Yavin, I apologize to you for my miscalculations of the use of the 1962 ammunition in question by the Viet Minh. Obviously, it was made almost a decade after the involvement.
More and more, my age is showing. I should have known my time-line was wrong, as I had a dear friend who served in VN as an advisor very early in American involvement there, in 1963-1964 as I recall. In fact, he carried a carbine he got from ARVN. I worked with him when I was a civilian technician with the Army Reserve. He was basically my military counterpart. He had just come to our office as an Advisor to one of the Reserve Units I worked with, and in which I was also an active Army Reservist myself. Interesting guy.


No problems,John…I too suffer from “old timer’s disease” (71 next March)…so mistakes/ mis-statements are getting more common…
Best Regards,
I only went to Saigon in 2006 on business…missed out on the 1960s Tour by the Aussie Task force… I was what you Yanks call a REMF…reserved occupation ( medical student) but I still did 6 years of Reserves at 50 days a year ( average; some years 100).

Doc - I did one full-time tour in the Army, but the rest was active reserve - another 7 years of it with about two years concurrent service as a Department of Army Civilian (DAC) working for the Reserve. We were basically, along with our military counterpart Advisors, the Unit Commander’s 40 hour a week representative, as well as handling the huge amount of paper work, much of it duplication or totally unnecessary, that the Reserves were saddled with. Our Reserves require a once-a-week two-hour drill, for us Thursday nights.

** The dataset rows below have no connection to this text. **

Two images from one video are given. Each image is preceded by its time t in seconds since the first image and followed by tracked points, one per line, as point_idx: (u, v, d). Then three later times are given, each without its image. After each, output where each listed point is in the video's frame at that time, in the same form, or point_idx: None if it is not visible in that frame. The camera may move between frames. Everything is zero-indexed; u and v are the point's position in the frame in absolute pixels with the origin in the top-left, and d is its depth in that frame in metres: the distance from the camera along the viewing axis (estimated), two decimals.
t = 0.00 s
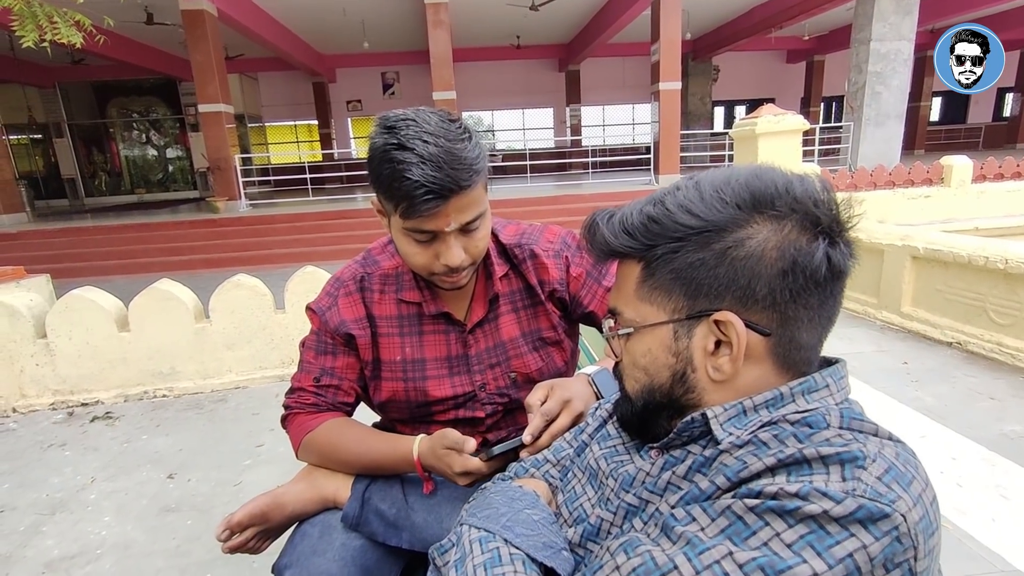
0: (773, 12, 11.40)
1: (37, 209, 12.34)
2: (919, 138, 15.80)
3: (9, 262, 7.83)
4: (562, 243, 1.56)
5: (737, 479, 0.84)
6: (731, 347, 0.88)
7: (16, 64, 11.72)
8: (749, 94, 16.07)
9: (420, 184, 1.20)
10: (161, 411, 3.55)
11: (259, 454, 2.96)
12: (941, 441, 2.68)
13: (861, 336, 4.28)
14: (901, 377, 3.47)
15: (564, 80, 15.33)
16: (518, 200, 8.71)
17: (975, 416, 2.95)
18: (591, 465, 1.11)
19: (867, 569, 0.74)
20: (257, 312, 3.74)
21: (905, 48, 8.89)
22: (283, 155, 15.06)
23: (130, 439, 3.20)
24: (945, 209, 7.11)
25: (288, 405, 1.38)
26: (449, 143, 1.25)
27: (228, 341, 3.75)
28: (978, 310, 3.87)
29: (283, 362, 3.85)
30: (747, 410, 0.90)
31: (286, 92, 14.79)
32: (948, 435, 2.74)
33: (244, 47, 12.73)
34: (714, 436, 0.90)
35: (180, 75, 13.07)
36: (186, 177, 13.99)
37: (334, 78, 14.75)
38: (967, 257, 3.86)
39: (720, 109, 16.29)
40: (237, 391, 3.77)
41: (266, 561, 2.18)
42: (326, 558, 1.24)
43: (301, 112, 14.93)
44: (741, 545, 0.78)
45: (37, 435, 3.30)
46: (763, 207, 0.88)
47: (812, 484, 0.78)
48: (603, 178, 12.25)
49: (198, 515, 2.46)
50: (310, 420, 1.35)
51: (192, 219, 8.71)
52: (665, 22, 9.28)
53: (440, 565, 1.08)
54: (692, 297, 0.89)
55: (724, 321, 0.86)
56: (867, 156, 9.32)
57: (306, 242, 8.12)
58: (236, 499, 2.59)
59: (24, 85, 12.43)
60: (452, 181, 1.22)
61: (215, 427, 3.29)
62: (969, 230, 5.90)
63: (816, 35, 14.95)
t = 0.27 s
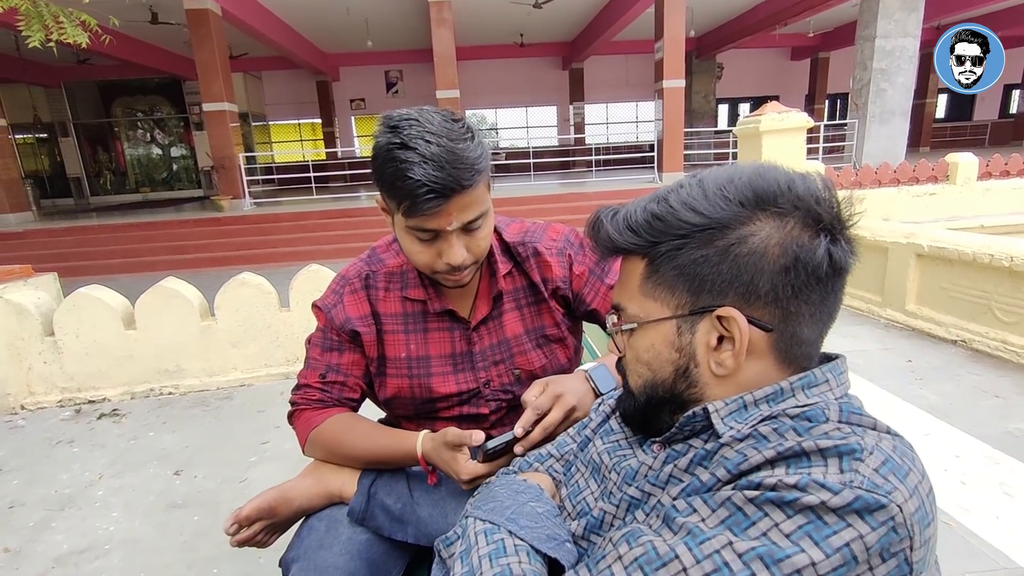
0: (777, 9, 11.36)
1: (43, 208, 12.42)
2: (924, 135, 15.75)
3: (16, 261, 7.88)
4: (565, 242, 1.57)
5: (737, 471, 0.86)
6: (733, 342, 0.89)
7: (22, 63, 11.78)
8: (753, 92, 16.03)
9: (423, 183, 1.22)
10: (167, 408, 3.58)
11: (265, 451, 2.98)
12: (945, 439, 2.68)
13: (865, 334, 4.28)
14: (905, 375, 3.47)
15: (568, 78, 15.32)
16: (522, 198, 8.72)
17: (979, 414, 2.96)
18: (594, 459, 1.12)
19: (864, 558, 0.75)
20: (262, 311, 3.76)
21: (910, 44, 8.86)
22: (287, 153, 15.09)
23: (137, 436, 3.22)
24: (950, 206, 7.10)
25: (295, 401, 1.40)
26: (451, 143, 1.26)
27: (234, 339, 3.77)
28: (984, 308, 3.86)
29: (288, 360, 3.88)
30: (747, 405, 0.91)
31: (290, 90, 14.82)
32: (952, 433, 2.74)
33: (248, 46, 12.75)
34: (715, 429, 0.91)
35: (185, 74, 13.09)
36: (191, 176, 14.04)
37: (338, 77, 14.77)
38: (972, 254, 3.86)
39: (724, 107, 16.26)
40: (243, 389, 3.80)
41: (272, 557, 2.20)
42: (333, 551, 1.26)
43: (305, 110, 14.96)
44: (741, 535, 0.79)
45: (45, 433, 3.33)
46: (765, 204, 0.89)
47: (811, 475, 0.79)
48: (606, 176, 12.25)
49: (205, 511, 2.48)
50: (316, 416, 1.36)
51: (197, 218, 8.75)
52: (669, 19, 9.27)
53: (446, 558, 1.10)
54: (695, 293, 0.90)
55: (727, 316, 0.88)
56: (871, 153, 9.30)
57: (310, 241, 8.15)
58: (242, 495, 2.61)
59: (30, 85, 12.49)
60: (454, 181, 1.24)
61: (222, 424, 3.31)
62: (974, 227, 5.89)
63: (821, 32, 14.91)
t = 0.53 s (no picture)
0: (783, 6, 11.32)
1: (51, 206, 12.50)
2: (932, 133, 15.66)
3: (24, 258, 7.94)
4: (572, 235, 1.58)
5: (740, 453, 0.88)
6: (751, 329, 0.91)
7: (30, 62, 11.86)
8: (759, 90, 15.98)
9: (430, 178, 1.23)
10: (175, 403, 3.61)
11: (272, 445, 3.01)
12: (950, 436, 2.68)
13: (870, 332, 4.27)
14: (911, 373, 3.47)
15: (573, 76, 15.31)
16: (527, 196, 8.72)
17: (985, 412, 2.95)
18: (600, 449, 1.13)
19: (864, 532, 0.77)
20: (269, 307, 3.79)
21: (917, 42, 8.82)
22: (292, 151, 15.14)
23: (146, 430, 3.26)
24: (957, 204, 7.07)
25: (304, 393, 1.42)
26: (458, 138, 1.27)
27: (241, 335, 3.79)
28: (991, 306, 3.85)
29: (294, 356, 3.90)
30: (752, 391, 0.93)
31: (295, 89, 14.86)
32: (958, 430, 2.74)
33: (254, 45, 12.79)
34: (720, 415, 0.93)
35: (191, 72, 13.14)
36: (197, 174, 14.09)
37: (343, 75, 14.80)
38: (979, 252, 3.85)
39: (730, 104, 16.22)
40: (250, 384, 3.83)
41: (280, 549, 2.22)
42: (341, 541, 1.28)
43: (310, 108, 15.00)
44: (743, 512, 0.81)
45: (56, 427, 3.37)
46: (797, 196, 0.88)
47: (811, 453, 0.81)
48: (611, 174, 12.23)
49: (213, 505, 2.51)
50: (325, 407, 1.38)
51: (203, 215, 8.79)
52: (674, 17, 9.25)
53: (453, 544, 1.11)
54: (718, 277, 0.90)
55: (747, 302, 0.89)
56: (878, 151, 9.26)
57: (316, 238, 8.18)
58: (250, 489, 2.64)
59: (38, 83, 12.58)
60: (461, 175, 1.25)
61: (229, 420, 3.34)
62: (982, 225, 5.86)
63: (827, 29, 14.84)
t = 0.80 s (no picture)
0: (790, 4, 11.27)
1: (59, 204, 12.57)
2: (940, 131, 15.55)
3: (33, 255, 7.99)
4: (578, 230, 1.58)
5: (750, 439, 0.89)
6: (775, 324, 0.93)
7: (38, 60, 11.93)
8: (766, 88, 15.92)
9: (437, 172, 1.24)
10: (182, 399, 3.63)
11: (278, 441, 3.02)
12: (958, 435, 2.67)
13: (877, 331, 4.26)
14: (917, 372, 3.46)
15: (578, 74, 15.28)
16: (533, 194, 8.72)
17: (992, 411, 2.94)
18: (607, 438, 1.14)
19: (882, 529, 0.78)
20: (276, 303, 3.81)
21: (926, 39, 8.77)
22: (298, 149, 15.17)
23: (154, 425, 3.28)
24: (966, 202, 7.02)
25: (311, 386, 1.43)
26: (466, 132, 1.28)
27: (248, 331, 3.82)
28: (998, 305, 3.83)
29: (301, 352, 3.92)
30: (760, 379, 0.95)
31: (301, 87, 14.90)
32: (965, 429, 2.72)
33: (260, 43, 12.82)
34: (728, 402, 0.96)
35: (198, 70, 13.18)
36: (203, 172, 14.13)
37: (349, 73, 14.82)
38: (987, 250, 3.84)
39: (736, 103, 16.15)
40: (256, 380, 3.85)
41: (287, 543, 2.23)
42: (349, 533, 1.29)
43: (316, 106, 15.03)
44: (767, 528, 0.80)
45: (65, 421, 3.40)
46: (853, 203, 0.89)
47: (824, 448, 0.82)
48: (616, 173, 12.21)
49: (220, 499, 2.52)
50: (333, 400, 1.39)
51: (210, 213, 8.83)
52: (681, 15, 9.22)
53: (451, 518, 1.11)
54: (753, 268, 0.91)
55: (777, 298, 0.91)
56: (886, 150, 9.21)
57: (322, 236, 8.20)
58: (256, 483, 2.65)
59: (46, 81, 12.66)
60: (468, 169, 1.25)
61: (236, 415, 3.36)
62: (990, 224, 5.82)
63: (835, 27, 14.76)
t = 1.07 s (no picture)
0: (796, 3, 11.22)
1: (66, 202, 12.65)
2: (947, 131, 15.47)
3: (39, 252, 8.03)
4: (583, 228, 1.58)
5: (752, 435, 0.89)
6: (764, 327, 0.92)
7: (45, 59, 12.00)
8: (772, 87, 15.87)
9: (446, 168, 1.24)
10: (188, 396, 3.65)
11: (283, 438, 3.03)
12: (963, 435, 2.66)
13: (883, 331, 4.24)
14: (924, 372, 3.44)
15: (583, 74, 15.27)
16: (537, 193, 8.72)
17: (999, 411, 2.93)
18: (612, 435, 1.14)
19: (883, 520, 0.78)
20: (281, 301, 3.82)
21: (933, 38, 8.72)
22: (303, 148, 15.21)
23: (160, 422, 3.30)
24: (973, 202, 6.97)
25: (317, 383, 1.43)
26: (474, 130, 1.28)
27: (253, 329, 3.83)
28: (1005, 305, 3.81)
29: (305, 350, 3.93)
30: (765, 378, 0.94)
31: (307, 85, 14.93)
32: (971, 429, 2.71)
33: (266, 42, 12.86)
34: (731, 399, 0.96)
35: (204, 69, 13.22)
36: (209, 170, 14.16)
37: (354, 72, 14.84)
38: (994, 250, 3.82)
39: (741, 102, 16.10)
40: (261, 378, 3.86)
41: (291, 540, 2.24)
42: (354, 528, 1.30)
43: (321, 105, 15.07)
44: (765, 512, 0.81)
45: (72, 418, 3.42)
46: (848, 205, 0.88)
47: (827, 444, 0.83)
48: (621, 172, 12.19)
49: (226, 495, 2.54)
50: (338, 397, 1.40)
51: (215, 212, 8.86)
52: (686, 13, 9.20)
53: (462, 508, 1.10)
54: (744, 272, 0.91)
55: (767, 302, 0.90)
56: (892, 149, 9.17)
57: (327, 235, 8.22)
58: (261, 480, 2.66)
59: (53, 80, 12.72)
60: (476, 166, 1.26)
61: (241, 412, 3.38)
62: (997, 223, 5.79)
63: (841, 26, 14.70)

Mine were usually about a four-hour affair. Then we also had a once a year Summer Camp of two weeks full-time. I was often on the Advanced Party and sometimes a day after the departure of most of the troops, for clean up, turn in of certain items issued at and for Camp, etc.

Sounds like the Australian Reserves were a similar set up. The Reserve service obligations and schedules have changed since I was in, probably for the better other than the amount of time they are forced to spend on various call ups. I know they are better-trained than we were, and now with a large percentage of combat veterans.

I had my second Honorable Discharge before American participation in the war in VN really heated up, and became a major deployment of full-strength Army Groups. At that, I don’t think any Reserve units were called up for VN; not like today.